Ich flog nach oben, der Wind pfiff in meinen Ohren und der Felsen war nur noch ein paar Zentimeter von meinem Gesicht entfernt.
Ein Kopf der Skylla hatte meinen Seesack erwischt. Und zog mich daran nach oben zu ihrem Lager. Ohne nachzudenken, schwang ich mein Schwert rückwärts und konnte dem Wesen in sein gelbes Knopfauge stechen. Es grunzte und ließ mich los.
Das wäre schon schlimm genug gewesen, ich war schließlich mehr als dreißig Meter hoch in der Luft. Aber als ich nun stürzte, ging unter mir die C.S.S. Birmingham in die Luft.
KAWUMMMM!
Der Maschinenraum explodierte und schoss Eisenstücke wie brennende Flügel in alle Richtungen.
»Tyson!«, schrie ich.
Die Rettungsboote waren im Wasser, aber sie waren noch nicht weit gekommen. Es hagelte glühende Wrackteile. Clarisse und Annabeth würden entweder zerschmettert oder verbrannt oder vom sinkenden Schiffsrumpf nach unten gezogen werden, und das auch nur, wenn sie das Glück hatten, der Skylla zu entkommen.

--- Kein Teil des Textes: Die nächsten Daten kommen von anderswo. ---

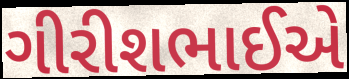
ગીરીશભાઈએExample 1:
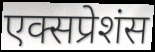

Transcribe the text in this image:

एक्सप्रेशंस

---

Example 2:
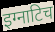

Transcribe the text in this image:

इग्नाटिच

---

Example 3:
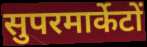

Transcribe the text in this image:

सुपरमार्केटों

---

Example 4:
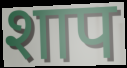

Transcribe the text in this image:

शाप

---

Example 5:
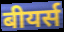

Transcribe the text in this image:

बीयर्स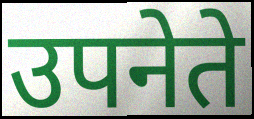
उपनेते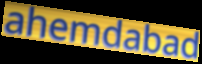
ahemdabad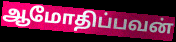
ஆமோதிப்பவன்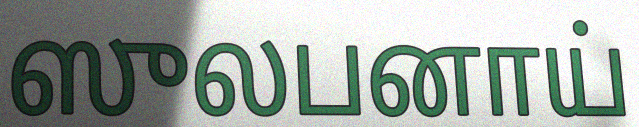
ஸுலபனாய்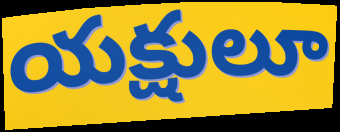
యక్షులూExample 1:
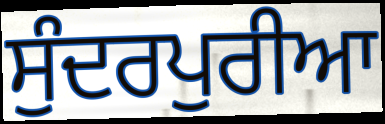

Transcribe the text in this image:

ਸੁੰਦਰਪੁਰੀਆ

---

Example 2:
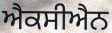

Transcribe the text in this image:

ਐਕਸੀਐਨ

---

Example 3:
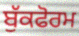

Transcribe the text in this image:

ਬੁੱਕਫੋਰਮ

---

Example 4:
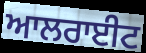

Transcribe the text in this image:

ਆਲਰਾਈਟ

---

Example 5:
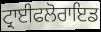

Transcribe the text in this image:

ਟ੍ਰਾਈਫਲੋਰਾਇਡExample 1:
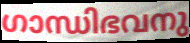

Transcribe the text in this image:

ഗാന്ധിഭവനു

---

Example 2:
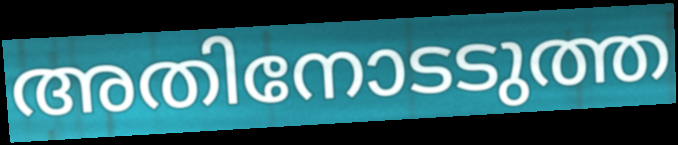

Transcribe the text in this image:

അതിനോടടുത്ത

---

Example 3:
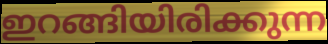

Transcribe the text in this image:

ഇറങ്ങിയിരിക്കുന്ന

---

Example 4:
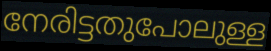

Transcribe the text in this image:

നേരിട്ടതുപോലുള്ള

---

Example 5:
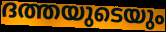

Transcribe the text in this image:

ദത്തയുടെയും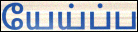
யேய்ப்ப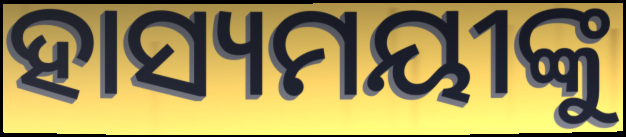
ହାସ୍ୟମୟୀଙ୍କୁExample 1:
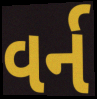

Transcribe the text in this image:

વર્ન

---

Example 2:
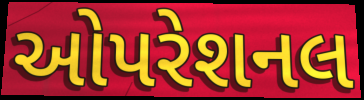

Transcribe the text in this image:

ઓપરેશનલ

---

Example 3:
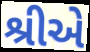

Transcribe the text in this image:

શ્રીએ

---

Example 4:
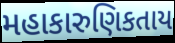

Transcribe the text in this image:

મહાકારુણિકતાય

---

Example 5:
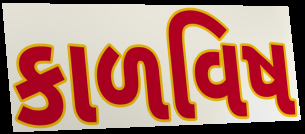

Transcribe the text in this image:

કાળવિષ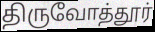
திருவோத்தூர்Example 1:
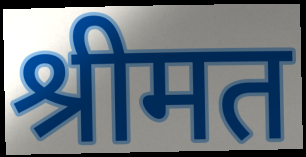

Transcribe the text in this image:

श्रीमत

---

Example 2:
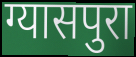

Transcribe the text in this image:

ग्यासपुरा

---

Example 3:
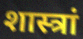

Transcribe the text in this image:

शास्त्रां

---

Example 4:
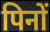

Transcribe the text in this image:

पिनों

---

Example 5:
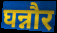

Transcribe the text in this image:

घन्नौरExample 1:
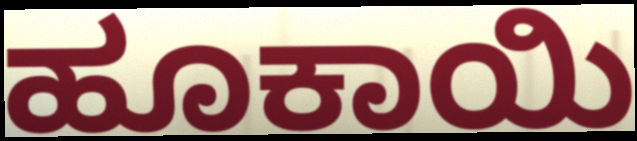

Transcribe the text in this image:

ಹೂಕಾಯಿ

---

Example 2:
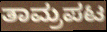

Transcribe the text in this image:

ತಾಮ್ರಪಟ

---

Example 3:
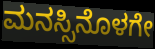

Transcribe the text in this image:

ಮನಸ್ಸಿನೊಳಗೇ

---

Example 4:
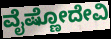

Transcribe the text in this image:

ವೈಷ್ಣೋದೇವಿ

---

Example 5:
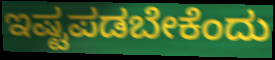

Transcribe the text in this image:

ಇಷ್ಟಪಡಬೇಕೆಂದುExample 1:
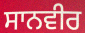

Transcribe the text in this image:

ਸਾਨਵੀਰ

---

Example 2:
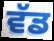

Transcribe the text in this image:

ਵੱਡ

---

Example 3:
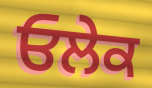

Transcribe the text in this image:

ਓਲੇਕ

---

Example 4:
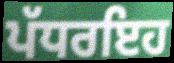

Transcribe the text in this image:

ਪੱਧਰਇਹ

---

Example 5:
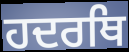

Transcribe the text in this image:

ਹਦਰਥਿ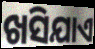
ଖସିଯାଏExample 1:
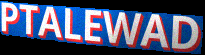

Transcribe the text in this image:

Dann hörte ich noch eine Explosion – das Geräusch von Hermes’ magischer Thermosflasche, die ein bisschen zu weit aufgedreht wurde. Weiße Windböen jagten in alle Richtungen davon, trieben die Rettungsboote auseinander, rissen mich aus meinem freien Fall und schleuderten mich quer über den Ozean.
Ich konnte nichts sehen. Ich wirbelte durch die Luft, knallte mit dem Kopf gegen etwas Hartes und prallte mit einer Wucht auf das Wasser, die jeden einzelnen Knochen in meinem Körper gebrochen hätte, wenn ich nicht der Sohn des Meeresgottes gewesen wäre.
Das Letzte, woran ich mich erinnere, war, dass ich im brennenden Meer versank. Ich wusste, dass Tyson für immer verloren war, und wünschte mir nur noch, ertrinken zu können.
Wir mieten uns in C.C.s Wellness-Hotel ein
Ich kam in einem Ruderboot mit einem improvisierten Segel aus grauem Uniformstoff wieder zu mir. Neben mir saß Annabeth und legte eine Wende hin.
Ich versuchte mich aufzusetzen und sofort wurde mir schwindlig.
»Ruh dich aus«, sagte sie. »Das wird dir guttun.«
»Tyson …?«
Sie schüttelte den Kopf. »Percy, es tut mir wirklich leid.«
Wir schwiegen. Die Wellen warfen uns auf und ab.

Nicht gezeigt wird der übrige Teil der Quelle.